Below is a revised version of the test averages taken by removing outliers:
Note that the parallelized version is now consistently faster than the default. As expected, the outliers are responsible for the counterintuitive poor performance of the parallelized page.
I suspect that my hosting provider (Dreamhost) simply can’t keep up with the dramatic increase in connection parallelism. 18 connections is simply too much of a good thing, and it will present a scaling problem for those who are on small to medium hosts. 10 users hitting at the same time will yield 180 concurrent connections, a pretty significant number for smaller providers.
[Note: This objection was anticipated and handled by the IE team. See below.] Dial-up and cellular network users are also likely to be negatively impacted by this change. In the high broadband world where latency is the dominant factor, greater connection parallelism is a boon. But in bandwidth constrained networks, it just leads to thrash where progress is slowed by all the connections trying to share a small pipe.

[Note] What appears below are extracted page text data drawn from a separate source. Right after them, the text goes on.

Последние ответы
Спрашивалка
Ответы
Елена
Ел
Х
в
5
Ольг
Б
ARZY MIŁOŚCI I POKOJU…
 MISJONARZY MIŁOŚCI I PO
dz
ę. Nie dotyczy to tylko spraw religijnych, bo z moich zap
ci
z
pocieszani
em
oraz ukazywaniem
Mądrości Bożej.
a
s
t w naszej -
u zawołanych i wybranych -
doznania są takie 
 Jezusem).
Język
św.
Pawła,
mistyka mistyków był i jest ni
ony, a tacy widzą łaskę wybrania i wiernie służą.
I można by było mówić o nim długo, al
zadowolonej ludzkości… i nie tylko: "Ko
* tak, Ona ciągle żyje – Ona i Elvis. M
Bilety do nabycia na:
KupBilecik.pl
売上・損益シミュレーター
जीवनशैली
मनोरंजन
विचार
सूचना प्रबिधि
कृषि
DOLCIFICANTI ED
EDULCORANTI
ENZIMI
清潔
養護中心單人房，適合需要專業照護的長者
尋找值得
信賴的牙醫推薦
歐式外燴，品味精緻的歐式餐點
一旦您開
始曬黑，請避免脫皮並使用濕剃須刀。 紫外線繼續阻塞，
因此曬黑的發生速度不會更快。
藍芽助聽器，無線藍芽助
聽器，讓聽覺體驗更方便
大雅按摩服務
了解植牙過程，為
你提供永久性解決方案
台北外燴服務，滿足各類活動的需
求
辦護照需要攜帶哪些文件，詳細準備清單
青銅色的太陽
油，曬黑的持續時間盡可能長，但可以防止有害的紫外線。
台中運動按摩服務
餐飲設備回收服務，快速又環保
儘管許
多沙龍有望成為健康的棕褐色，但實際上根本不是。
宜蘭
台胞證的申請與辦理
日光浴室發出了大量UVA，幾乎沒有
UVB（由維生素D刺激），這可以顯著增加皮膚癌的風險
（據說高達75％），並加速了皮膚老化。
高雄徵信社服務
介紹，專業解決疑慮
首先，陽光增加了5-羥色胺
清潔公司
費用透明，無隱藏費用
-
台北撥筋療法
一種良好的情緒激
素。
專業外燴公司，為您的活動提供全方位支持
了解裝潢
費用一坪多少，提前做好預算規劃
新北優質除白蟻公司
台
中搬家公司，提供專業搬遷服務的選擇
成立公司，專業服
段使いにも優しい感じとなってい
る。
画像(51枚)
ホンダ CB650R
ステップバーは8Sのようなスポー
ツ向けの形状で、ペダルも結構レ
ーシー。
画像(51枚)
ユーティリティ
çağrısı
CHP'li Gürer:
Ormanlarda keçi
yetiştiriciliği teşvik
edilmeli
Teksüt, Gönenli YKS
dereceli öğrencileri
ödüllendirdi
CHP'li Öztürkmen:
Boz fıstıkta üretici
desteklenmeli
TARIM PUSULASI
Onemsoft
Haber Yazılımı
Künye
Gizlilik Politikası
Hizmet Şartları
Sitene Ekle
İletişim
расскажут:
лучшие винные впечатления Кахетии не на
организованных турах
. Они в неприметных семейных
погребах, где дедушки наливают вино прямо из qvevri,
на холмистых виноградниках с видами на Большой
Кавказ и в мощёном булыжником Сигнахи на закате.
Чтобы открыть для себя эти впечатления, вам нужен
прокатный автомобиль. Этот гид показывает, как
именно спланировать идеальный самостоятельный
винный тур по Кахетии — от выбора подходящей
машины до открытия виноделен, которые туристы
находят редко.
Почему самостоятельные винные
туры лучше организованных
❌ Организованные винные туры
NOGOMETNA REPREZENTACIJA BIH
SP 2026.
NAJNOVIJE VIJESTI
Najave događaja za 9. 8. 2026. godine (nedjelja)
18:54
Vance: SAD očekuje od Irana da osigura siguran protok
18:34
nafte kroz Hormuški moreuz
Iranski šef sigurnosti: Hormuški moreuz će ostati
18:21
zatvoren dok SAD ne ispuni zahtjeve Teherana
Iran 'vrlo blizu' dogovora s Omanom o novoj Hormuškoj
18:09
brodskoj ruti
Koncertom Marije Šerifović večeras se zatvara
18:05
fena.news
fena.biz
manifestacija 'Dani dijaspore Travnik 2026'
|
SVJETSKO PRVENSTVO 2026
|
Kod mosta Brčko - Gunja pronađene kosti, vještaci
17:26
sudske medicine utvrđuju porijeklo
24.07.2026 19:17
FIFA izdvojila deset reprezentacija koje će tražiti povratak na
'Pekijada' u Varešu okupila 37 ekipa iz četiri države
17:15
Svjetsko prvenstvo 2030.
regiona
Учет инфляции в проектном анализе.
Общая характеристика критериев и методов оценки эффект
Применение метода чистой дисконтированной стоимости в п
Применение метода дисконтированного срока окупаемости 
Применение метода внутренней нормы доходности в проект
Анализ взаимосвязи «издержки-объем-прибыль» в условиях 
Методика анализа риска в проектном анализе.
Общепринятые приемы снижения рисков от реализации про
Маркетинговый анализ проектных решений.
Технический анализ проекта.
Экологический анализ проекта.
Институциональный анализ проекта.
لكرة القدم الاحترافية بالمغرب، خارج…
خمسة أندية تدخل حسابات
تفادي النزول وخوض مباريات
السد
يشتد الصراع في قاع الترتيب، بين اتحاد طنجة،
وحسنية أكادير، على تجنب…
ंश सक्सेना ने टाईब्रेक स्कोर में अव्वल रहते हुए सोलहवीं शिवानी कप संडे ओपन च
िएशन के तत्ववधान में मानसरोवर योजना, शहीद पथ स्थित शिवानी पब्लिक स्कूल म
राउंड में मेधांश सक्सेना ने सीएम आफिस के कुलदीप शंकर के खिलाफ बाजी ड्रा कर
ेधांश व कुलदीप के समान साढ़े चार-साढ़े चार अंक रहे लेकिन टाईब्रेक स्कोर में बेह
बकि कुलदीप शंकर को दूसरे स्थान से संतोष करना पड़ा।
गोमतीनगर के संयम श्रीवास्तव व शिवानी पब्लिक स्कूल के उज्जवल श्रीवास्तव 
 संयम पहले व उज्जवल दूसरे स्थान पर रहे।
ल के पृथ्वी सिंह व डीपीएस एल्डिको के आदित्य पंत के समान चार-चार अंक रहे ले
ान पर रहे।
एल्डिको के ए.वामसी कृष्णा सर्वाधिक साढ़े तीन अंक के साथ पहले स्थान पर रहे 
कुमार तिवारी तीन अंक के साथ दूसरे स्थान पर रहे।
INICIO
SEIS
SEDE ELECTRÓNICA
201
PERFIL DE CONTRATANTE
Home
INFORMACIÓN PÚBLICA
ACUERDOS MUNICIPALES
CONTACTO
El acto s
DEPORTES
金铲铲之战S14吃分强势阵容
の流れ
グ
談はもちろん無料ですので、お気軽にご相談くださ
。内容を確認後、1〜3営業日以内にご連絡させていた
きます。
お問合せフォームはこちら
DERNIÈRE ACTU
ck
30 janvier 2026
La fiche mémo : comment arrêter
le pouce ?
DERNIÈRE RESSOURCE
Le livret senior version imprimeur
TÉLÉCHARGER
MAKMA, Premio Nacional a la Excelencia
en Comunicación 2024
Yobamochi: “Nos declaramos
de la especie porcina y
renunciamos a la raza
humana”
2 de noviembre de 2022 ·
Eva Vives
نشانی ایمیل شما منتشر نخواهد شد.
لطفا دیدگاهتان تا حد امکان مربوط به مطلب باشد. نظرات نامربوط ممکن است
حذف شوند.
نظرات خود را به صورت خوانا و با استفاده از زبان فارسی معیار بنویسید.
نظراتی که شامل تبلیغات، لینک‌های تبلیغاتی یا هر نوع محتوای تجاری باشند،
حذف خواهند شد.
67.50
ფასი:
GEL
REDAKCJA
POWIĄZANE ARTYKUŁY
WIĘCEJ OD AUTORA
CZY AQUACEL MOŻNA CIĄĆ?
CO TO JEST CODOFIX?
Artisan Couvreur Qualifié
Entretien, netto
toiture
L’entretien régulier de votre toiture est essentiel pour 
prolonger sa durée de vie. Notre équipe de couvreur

I’m curious what sort of testing Microsoft has conducted to determine the impact of this change. The connection parallelism approach is used widely (including by the Virtual Earth team), and some servers may not be ready for the increase. My tests were conducted against only one host, but if similar results are experienced elsewhere, this may fall under the rubric of “don’t break the web.”
My advice to anyone who is using the connection parallelism trick is to perform a similar analysis of your application before IE8 is released. The new connection levels will create greater strain on your servers, and that may lead to occasional performance hiccups for your users. There are a few different approaches you can take to dealing with this change, but the most important first step is to understand the extent to which your application is impacted.
Update: Kris Zyp and Steve Souders have pointed out that IE8 will use 2 connections per host for dial-up users. This nicely addresses that concern, but the concern about 18 connections for pages using the CNAME approach still stands.